Но то — Соловьев, свободный философ. Иное дело — казенные кладбищенские инстанции. Вопрос, где хоронить Достоевского, возник сразу после его кончины. Желание писателя найти последнее упокоение на кладбище Воскресенского Новодевичьего женского монастыря было известно еще с декабря 1877 года, с похорон Некрасова. Помня это, утром 29 января Анна Григорьевна снарядила брата Ивана и зятя П. Г. Сватковского купить место для мужа по возможности ближе к могиле поэта и вручила все наличные деньги. В вояж взяли с собой детей, и Лиля на всю жизнь запомнит впечатление от поездки.
В этой обители она была впервые. «Нас провели в приемную; вошла настоятельница монастыря, пожилая дама, с холодным и высокомерным видом, одетая в черное, с длинной накидкой, закрывающей голову и одежду. Сватковский изложил ей желание знаменитого писателя Достоевского быть похороненным в Новодевичьем монастыре рядом с поэтом Некрасовым и, зная довольно высокие цены кладбища, попросил разрешения для нас приобрести место по возможности дешевле, ввиду незначительных средств, оставленных нам отцом. Сделав презрительную мину, настоятельница холодно ответила: “Мы, монахини, не принадлежим больше миру, и ваши знаменитости не имеют в наших глазах никакой цены.
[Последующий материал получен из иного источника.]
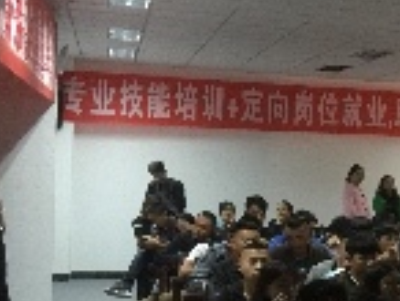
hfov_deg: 17.5
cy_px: 228
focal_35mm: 99
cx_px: 625
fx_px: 1146
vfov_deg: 14.9
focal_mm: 4.15
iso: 160
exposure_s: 1/17
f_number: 2.2
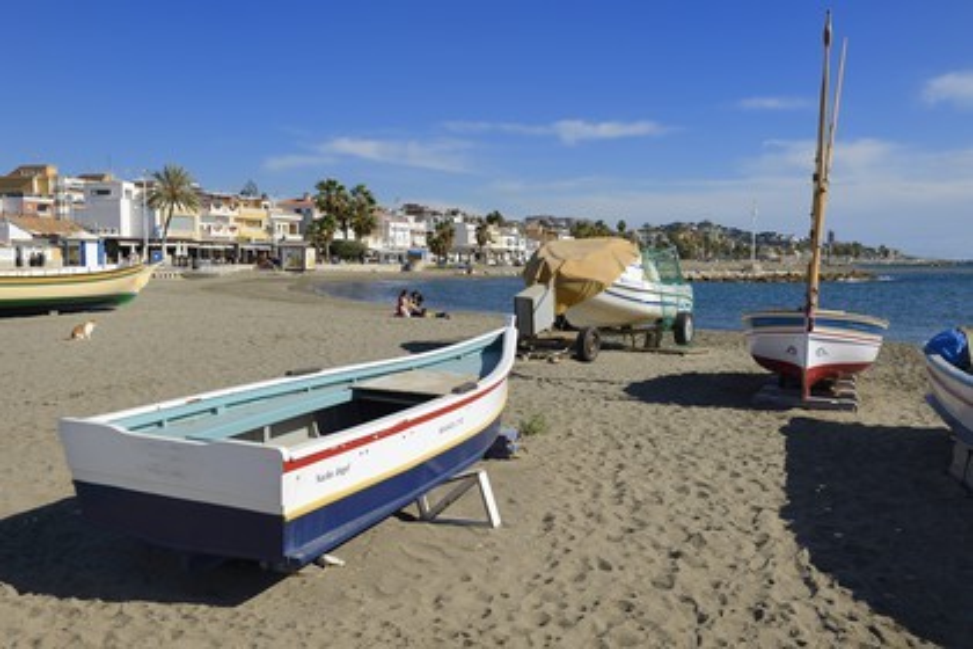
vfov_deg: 41.1
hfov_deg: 58.7
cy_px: 324
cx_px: 486
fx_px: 865
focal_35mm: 32
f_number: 10
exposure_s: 1/250
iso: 100
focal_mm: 32
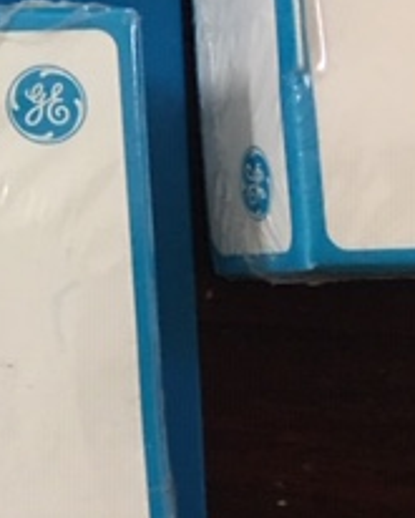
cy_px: 108
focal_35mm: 88
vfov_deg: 21.5
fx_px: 1350
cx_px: -221
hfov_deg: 15.9
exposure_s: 1/8
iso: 125
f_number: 2.2
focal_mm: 4.15
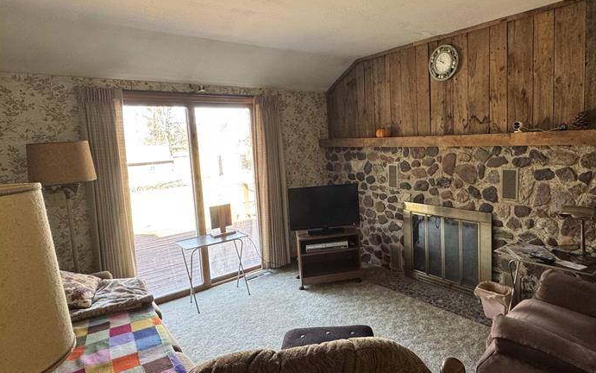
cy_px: 174
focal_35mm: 22
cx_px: 348
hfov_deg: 79.0
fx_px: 357
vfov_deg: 55.0
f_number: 2.2
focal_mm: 2.22
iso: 250
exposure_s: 1/99
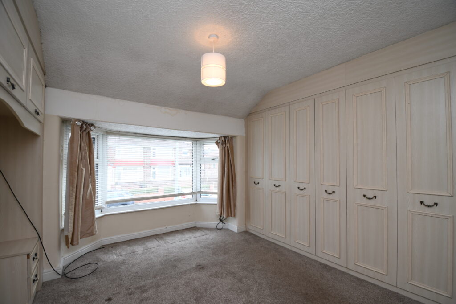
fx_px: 190
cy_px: 152
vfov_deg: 77.3
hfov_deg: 100.4
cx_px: 228
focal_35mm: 15
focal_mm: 10
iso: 100
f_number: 3.5
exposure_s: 1/20
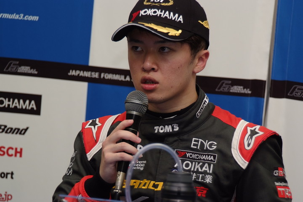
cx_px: 152
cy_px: 101
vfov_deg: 7.6
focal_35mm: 180
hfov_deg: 11.4
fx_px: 1515
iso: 400
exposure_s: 1/125
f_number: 5.6
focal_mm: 120
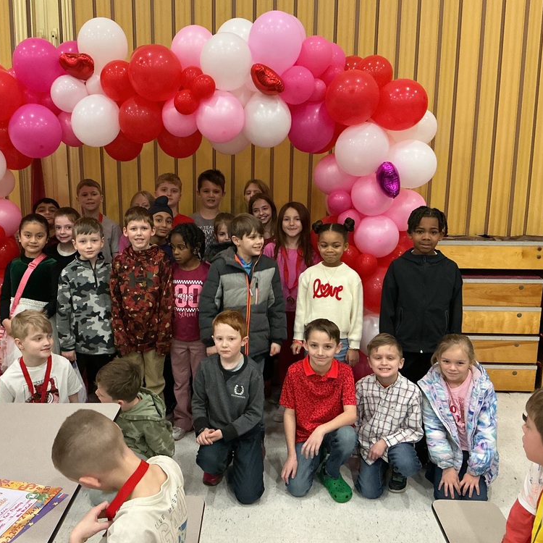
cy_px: 266
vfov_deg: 47.2
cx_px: 216
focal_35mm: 35
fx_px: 621
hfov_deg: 46.9
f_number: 1.8
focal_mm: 3
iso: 250
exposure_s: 1/60
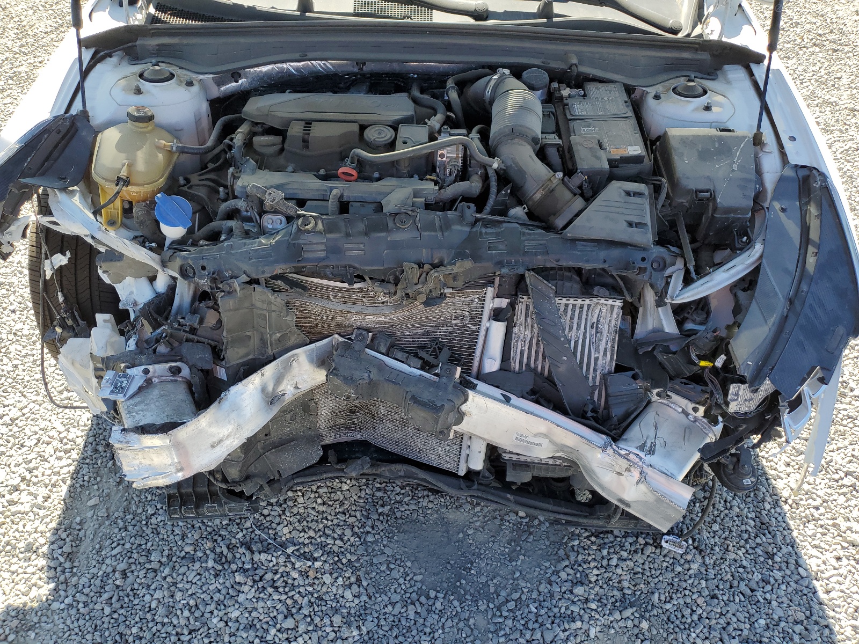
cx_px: 430
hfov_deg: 67.3
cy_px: 322
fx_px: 645
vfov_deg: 53.1
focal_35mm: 26
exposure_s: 1/833
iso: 50
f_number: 1.5
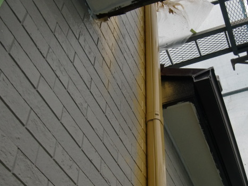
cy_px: 113
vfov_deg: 28.0
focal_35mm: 52
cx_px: 153
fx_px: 373
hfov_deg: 36.6
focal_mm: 6.66
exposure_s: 1/160
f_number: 3.9
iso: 64
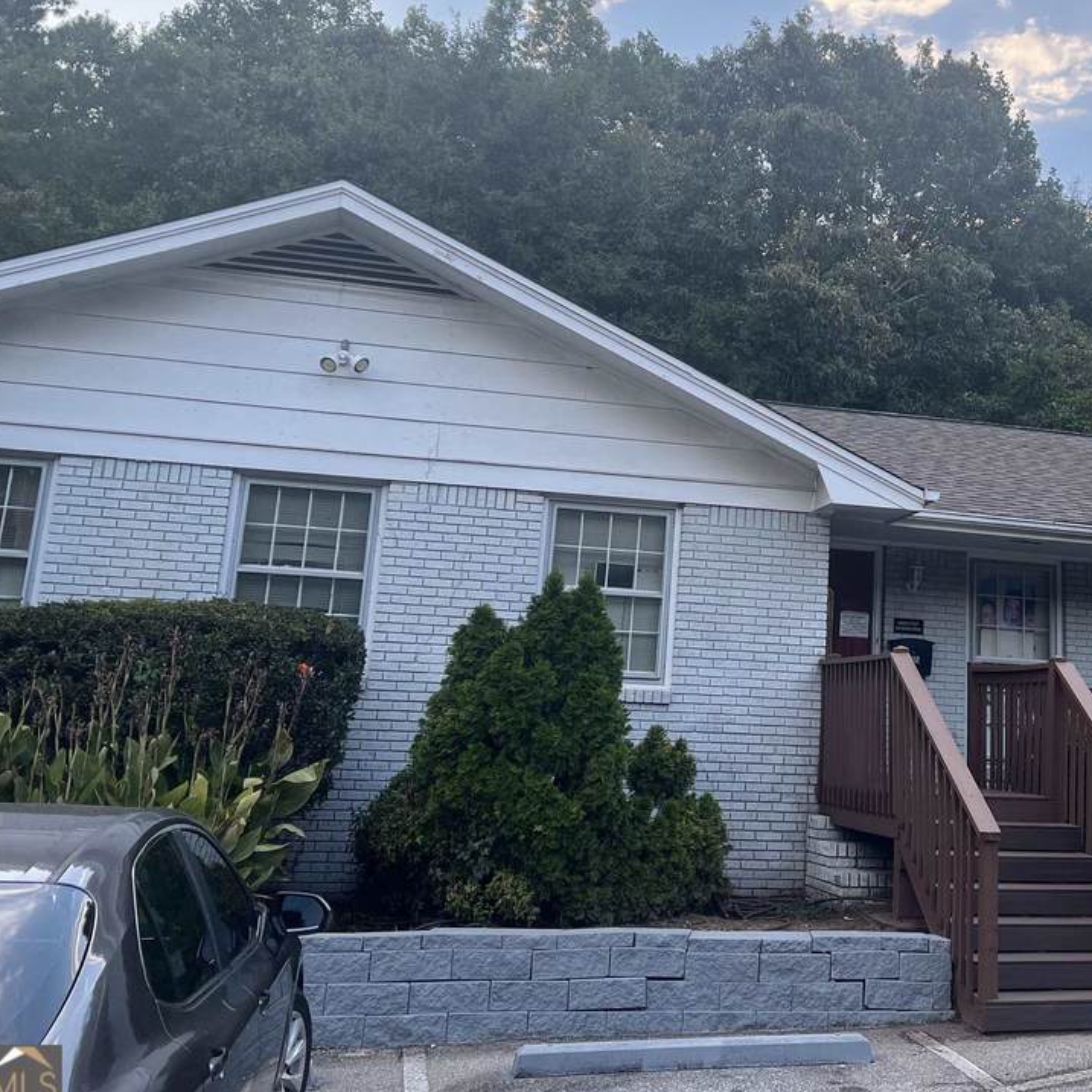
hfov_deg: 39.8
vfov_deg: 40.5
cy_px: 387
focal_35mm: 41
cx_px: 818
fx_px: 1463
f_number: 1.6
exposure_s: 1/415
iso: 50
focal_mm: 5.1
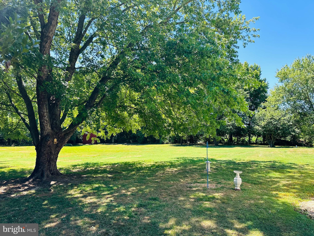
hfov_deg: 71.6
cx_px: 157
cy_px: 118
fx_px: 218
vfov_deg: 56.8
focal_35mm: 24
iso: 80
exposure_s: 1/816
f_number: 1.78
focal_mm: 6.86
У нас твердые цены на могилы нашего кладбища, и мы не можем менять их для кого бы то ни было”. И эта смиренная служительница Иисуса потребовала чрезмерную цену, намного превышавшую сумму, которой располагала моя мать. Напрасно дядя Иван хлопотал за сестру, просил настоятельницу позволить моей матери внести сумму по частям в течение года. Монахиня заявила, что могила не будут выкопана, пока не будет уплачена вся сумма. Не оставалось ничего иного, как встать и распрощаться с этой ростовщицей в монашеском одеянии».